“I might not have stayed with him to the last, but for a dream I had that night, in which Anna came to me, her robes all white and pure as are the robes of the redeemed, a halo of glory round her head, and a look of love in her eyes as she bent over me and said:
“‘There’s a little harp in heaven waiting for my boy, and ere many days his baby hands will sweep its golden strings; but till that time arrives, he wants you, Dora Freeman,—wants you to lead him down into the river, across whose waters I shall wait to meet him. For Richard’s sake, you’ll go.’
“The beautiful vision faded from my view, and I awoke from what seemed more reality than a dream.
“‘Not for Richard’s sake,’ I said, ‘but for Anna’s;’ and so next day I went again to where the little sick boy lay, watching and waiting for me.
“‘I don’t call him Papa Richard now,’ he said, when my wrappings were removed, and I sat down beside him. ‘I told him what you said, that he was not my father, and he told me, “No, Robin, I am not,” but he wouldn’t say where papa was. Do you know, lady, is he in heaven, too?’

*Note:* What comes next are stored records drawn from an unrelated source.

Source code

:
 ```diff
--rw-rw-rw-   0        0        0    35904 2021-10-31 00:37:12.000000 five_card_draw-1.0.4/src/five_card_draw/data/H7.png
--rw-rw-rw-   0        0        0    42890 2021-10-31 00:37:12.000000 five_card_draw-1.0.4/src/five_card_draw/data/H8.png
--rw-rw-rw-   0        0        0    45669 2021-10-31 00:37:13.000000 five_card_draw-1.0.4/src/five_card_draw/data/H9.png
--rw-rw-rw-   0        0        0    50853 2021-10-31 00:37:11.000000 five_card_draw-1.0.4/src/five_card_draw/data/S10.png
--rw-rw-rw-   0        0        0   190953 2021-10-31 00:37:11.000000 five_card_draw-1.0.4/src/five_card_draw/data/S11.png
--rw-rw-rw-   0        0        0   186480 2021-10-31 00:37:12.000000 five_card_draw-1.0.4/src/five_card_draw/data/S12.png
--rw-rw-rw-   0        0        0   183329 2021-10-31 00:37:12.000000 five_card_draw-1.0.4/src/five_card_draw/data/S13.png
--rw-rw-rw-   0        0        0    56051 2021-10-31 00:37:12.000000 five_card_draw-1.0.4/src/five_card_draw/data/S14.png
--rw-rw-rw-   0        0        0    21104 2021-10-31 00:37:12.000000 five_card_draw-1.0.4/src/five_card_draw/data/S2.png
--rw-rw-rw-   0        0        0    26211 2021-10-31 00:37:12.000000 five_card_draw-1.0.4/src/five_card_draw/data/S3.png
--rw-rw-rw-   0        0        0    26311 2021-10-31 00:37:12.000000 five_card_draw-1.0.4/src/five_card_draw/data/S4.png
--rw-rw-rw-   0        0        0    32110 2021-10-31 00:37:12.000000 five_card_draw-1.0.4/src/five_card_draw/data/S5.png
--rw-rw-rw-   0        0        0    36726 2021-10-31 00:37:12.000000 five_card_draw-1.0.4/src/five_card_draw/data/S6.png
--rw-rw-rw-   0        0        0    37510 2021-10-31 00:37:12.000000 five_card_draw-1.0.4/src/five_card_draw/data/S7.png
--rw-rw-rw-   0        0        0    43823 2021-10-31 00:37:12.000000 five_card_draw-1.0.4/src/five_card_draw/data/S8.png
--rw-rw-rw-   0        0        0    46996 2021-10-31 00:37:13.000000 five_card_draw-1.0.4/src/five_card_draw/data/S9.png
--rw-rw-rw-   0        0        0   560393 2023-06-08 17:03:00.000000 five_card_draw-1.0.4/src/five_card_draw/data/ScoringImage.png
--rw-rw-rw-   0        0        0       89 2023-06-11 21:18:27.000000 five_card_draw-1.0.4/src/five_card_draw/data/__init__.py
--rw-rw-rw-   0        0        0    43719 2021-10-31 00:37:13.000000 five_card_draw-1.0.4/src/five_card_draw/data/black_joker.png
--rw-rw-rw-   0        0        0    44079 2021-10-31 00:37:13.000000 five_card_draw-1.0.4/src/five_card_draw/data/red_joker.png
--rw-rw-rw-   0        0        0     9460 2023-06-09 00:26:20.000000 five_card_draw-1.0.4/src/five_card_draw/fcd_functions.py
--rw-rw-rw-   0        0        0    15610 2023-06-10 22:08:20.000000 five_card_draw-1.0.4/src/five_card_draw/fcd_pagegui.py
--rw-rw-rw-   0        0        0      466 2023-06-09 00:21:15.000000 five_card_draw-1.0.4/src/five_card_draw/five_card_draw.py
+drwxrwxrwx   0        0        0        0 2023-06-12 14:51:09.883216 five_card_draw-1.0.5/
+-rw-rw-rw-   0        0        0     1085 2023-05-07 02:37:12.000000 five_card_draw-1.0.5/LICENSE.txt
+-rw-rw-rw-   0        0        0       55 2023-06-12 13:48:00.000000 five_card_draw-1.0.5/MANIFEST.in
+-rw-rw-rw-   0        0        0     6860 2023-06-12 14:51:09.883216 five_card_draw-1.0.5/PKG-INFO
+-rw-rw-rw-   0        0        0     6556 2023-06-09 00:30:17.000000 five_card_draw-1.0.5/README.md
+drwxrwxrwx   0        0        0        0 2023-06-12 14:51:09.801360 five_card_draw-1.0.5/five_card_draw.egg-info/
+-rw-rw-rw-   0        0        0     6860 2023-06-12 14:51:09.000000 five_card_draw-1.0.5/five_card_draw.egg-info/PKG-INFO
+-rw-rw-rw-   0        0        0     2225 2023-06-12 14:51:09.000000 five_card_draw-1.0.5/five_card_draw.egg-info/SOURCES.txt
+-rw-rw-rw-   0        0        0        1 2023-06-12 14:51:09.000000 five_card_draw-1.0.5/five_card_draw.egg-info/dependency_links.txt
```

“I could not tell, and I tried to divert his mind into some other channel, getting him to speak of Richard, and, vain girl that I was, laying ingenious snares for ascertaining if Richard had mentioned me when he was home.
“‘He talked of “Dora.” Is that you, and may I call you so?’ Robin said, in reply to my direct interrogation as to what Richard had talked about; and so after that I was Dora to the child, who would scarcely let another wait upon him. ‘You seem like mother. You’ll stay,’ he kept repeating, when Mattie came at nightfall after me.
“I thought of Anna in my dream; thought of the little golden harp, and stayed, while people talked, as people will, wondering what kept me at that child’s sick-bed, and associating me at last with Richard, for whose sake they said I had turned nurse to Robin. This piece of gossip proved the resurrection of the old story, which was told and retold in a thousand different forms, until madcap Jessie Verner threatened to box the first one’s ears who should say Anna West to her again. This she told me herself, watching with me by Robin, and that was all that passed between us on the subject. It seemed to be tacitly understood that neither Mattie, Bell, nor herself were to speak of the story to me, and they did not. Somehow it would have been a great relief to know just what they thought, but I would not ask, and on this point surrounded myself with so strong a barrier of reserve, that they never tried to break it down.
“Jessie had come to Mrs. West’s unsolicited, and it was strange how the quiet, sad woman opened her heart at once to receive the wild young creature, while Robin turned to her trustingly, and whispered when she was gone:
“‘I don’t mind—her seeing my feet. She laughs at most everything, but she wouldn’t at my poor, twisted toes.’